> Saved entries
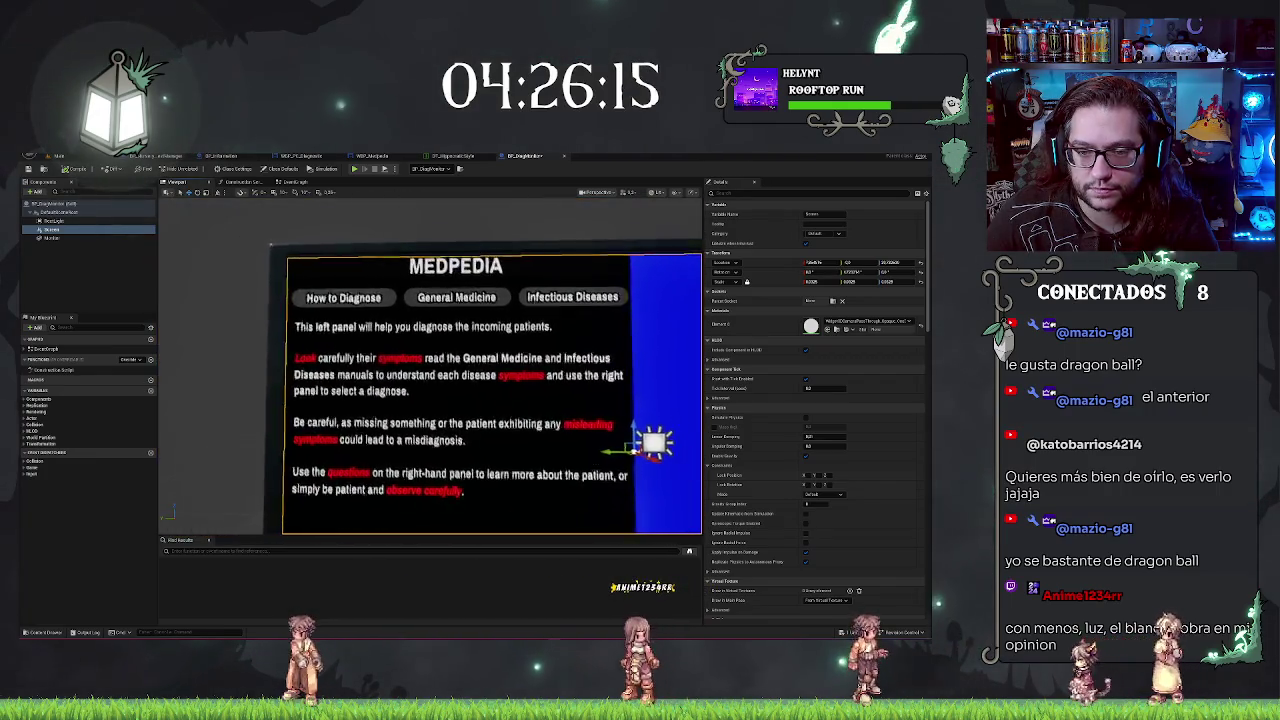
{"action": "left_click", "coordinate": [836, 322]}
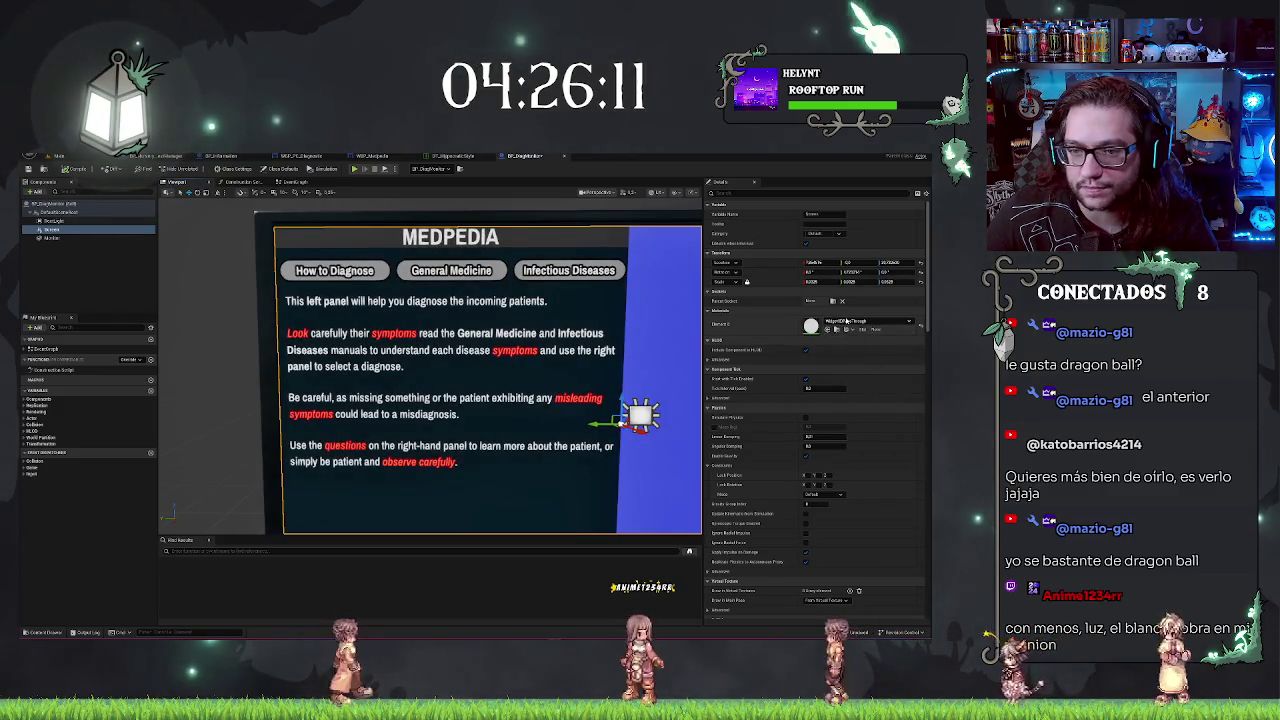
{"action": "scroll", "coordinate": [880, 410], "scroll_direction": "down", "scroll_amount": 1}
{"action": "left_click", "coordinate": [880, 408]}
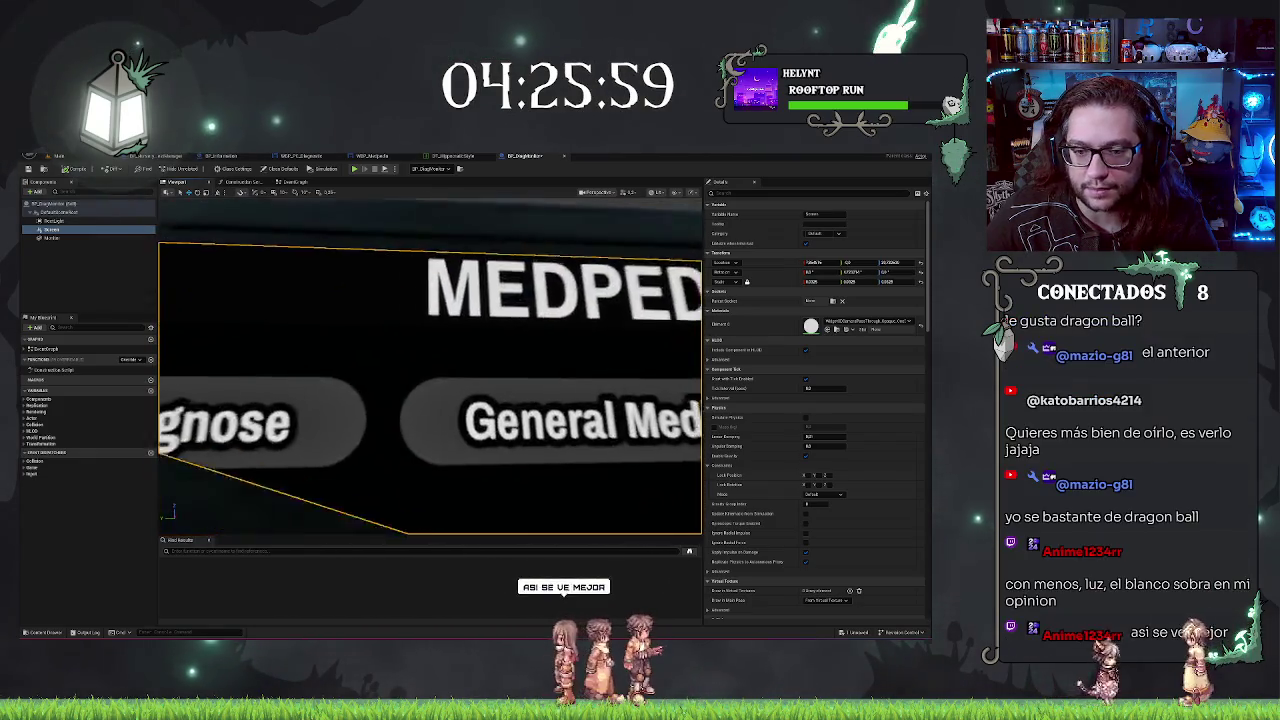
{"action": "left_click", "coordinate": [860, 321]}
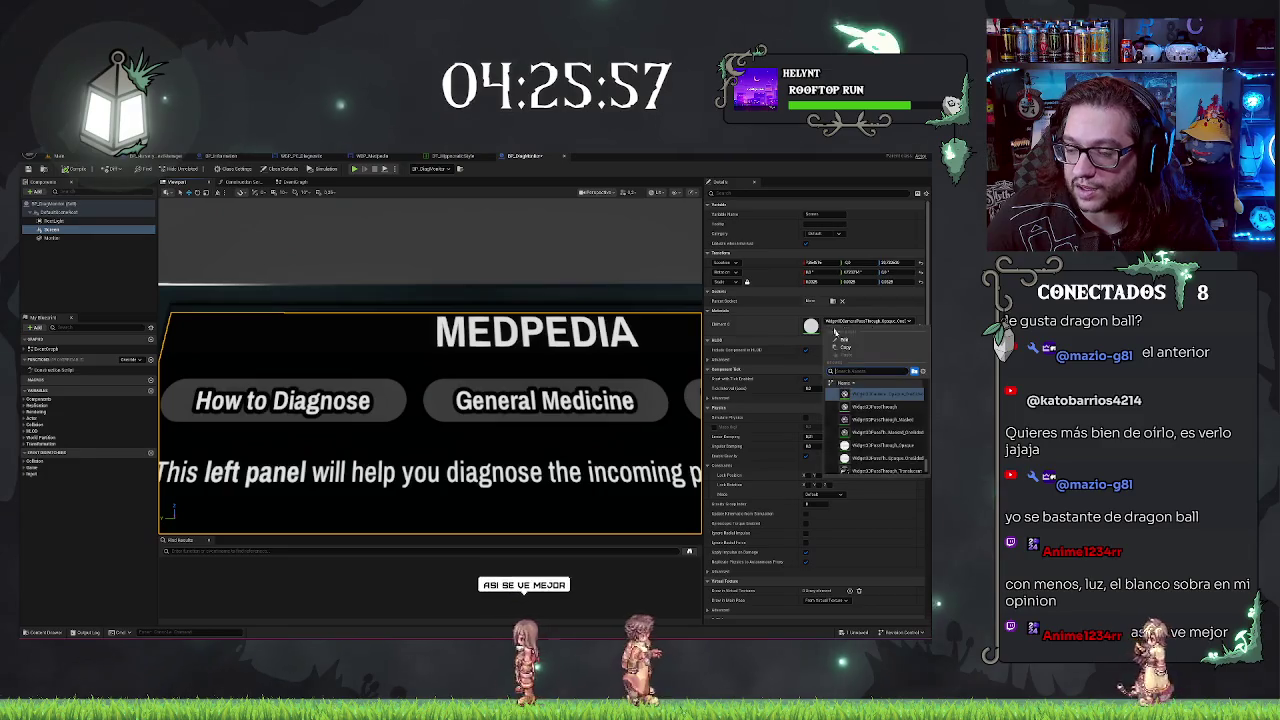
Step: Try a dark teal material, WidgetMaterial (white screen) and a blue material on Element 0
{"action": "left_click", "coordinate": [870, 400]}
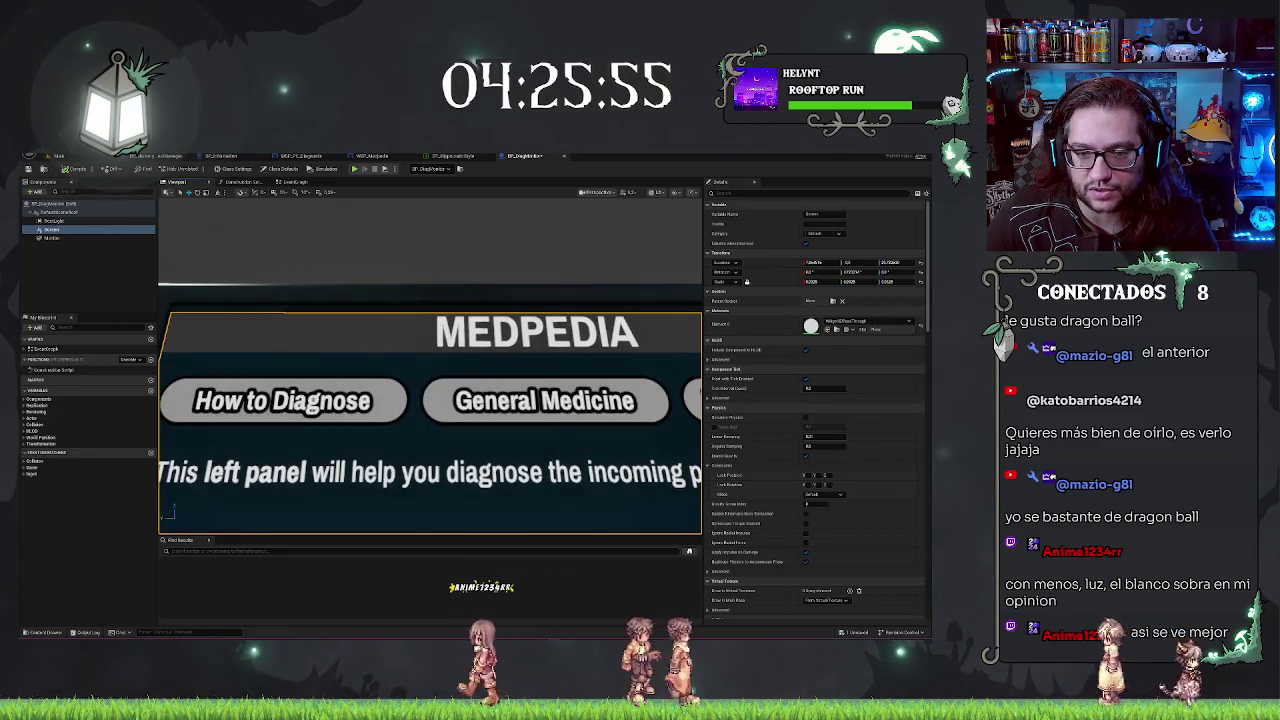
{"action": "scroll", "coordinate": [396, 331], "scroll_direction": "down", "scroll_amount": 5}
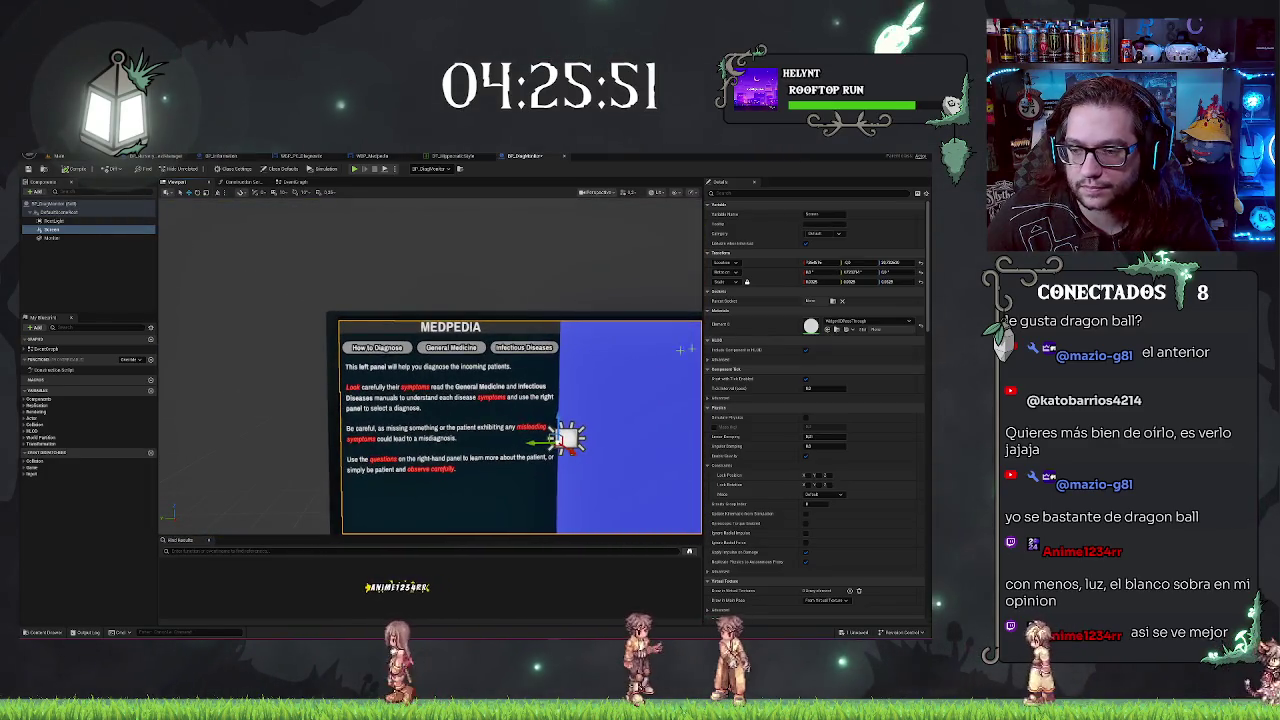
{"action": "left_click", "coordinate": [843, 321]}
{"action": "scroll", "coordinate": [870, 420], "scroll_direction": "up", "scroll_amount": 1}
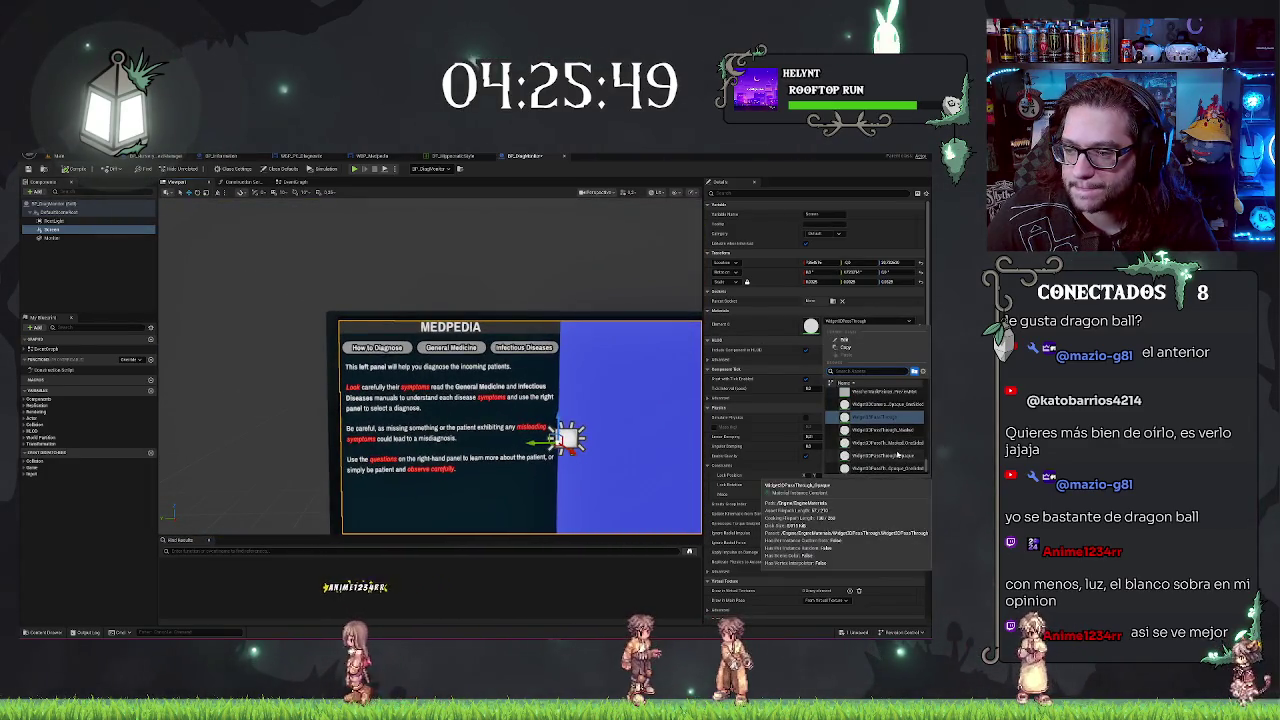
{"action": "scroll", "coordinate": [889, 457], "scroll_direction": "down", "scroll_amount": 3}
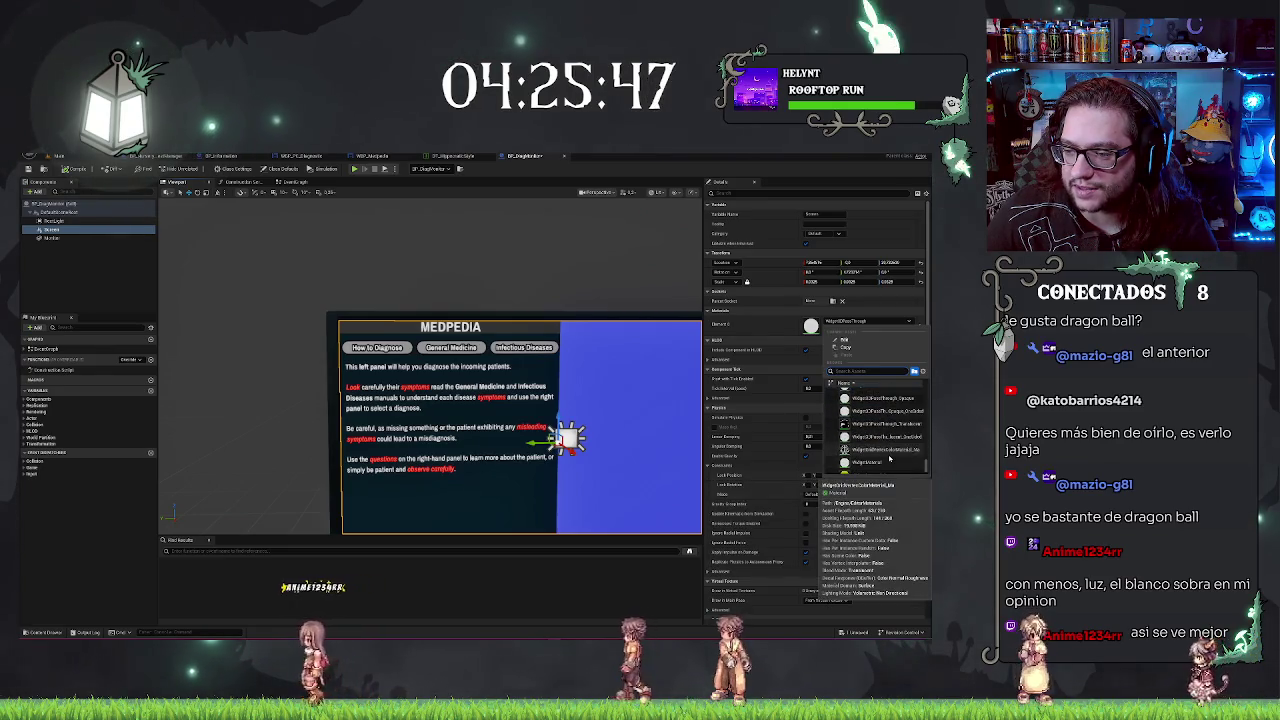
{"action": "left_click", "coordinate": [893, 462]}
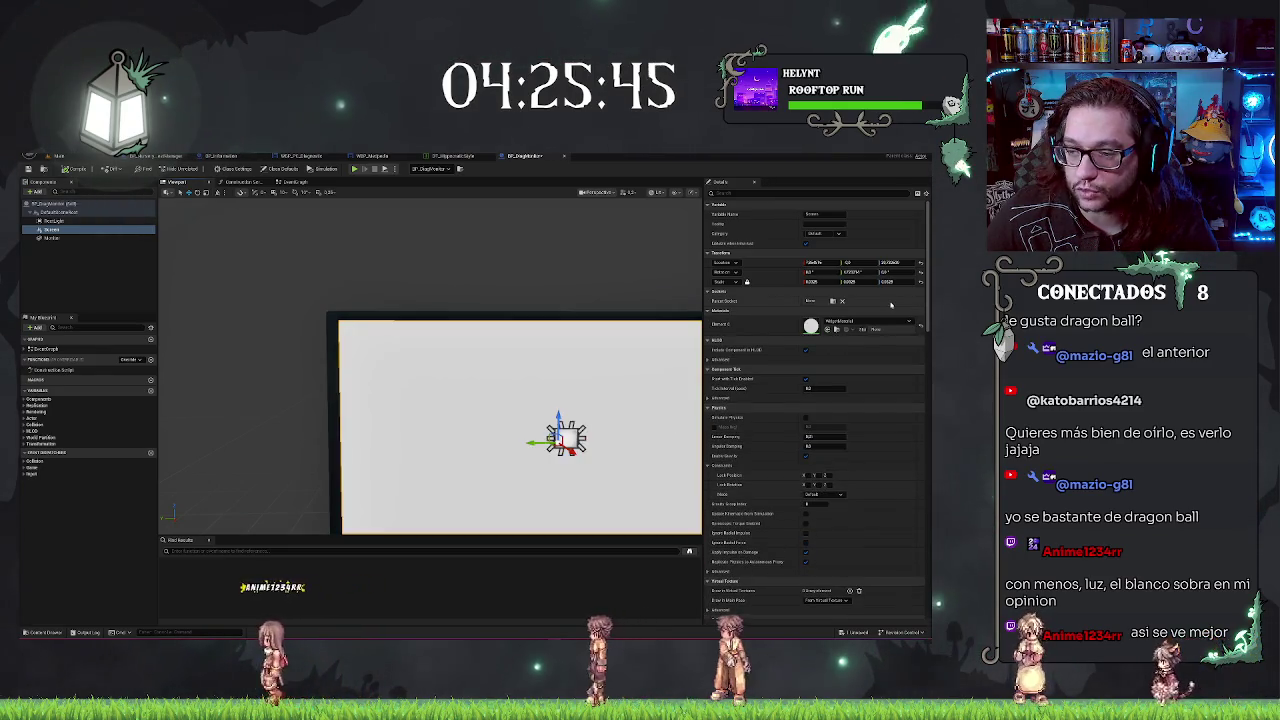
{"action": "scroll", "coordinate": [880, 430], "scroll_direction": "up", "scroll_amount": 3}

> Activity
Tally the lines above with "down", please; number only.

> Exercise solution
3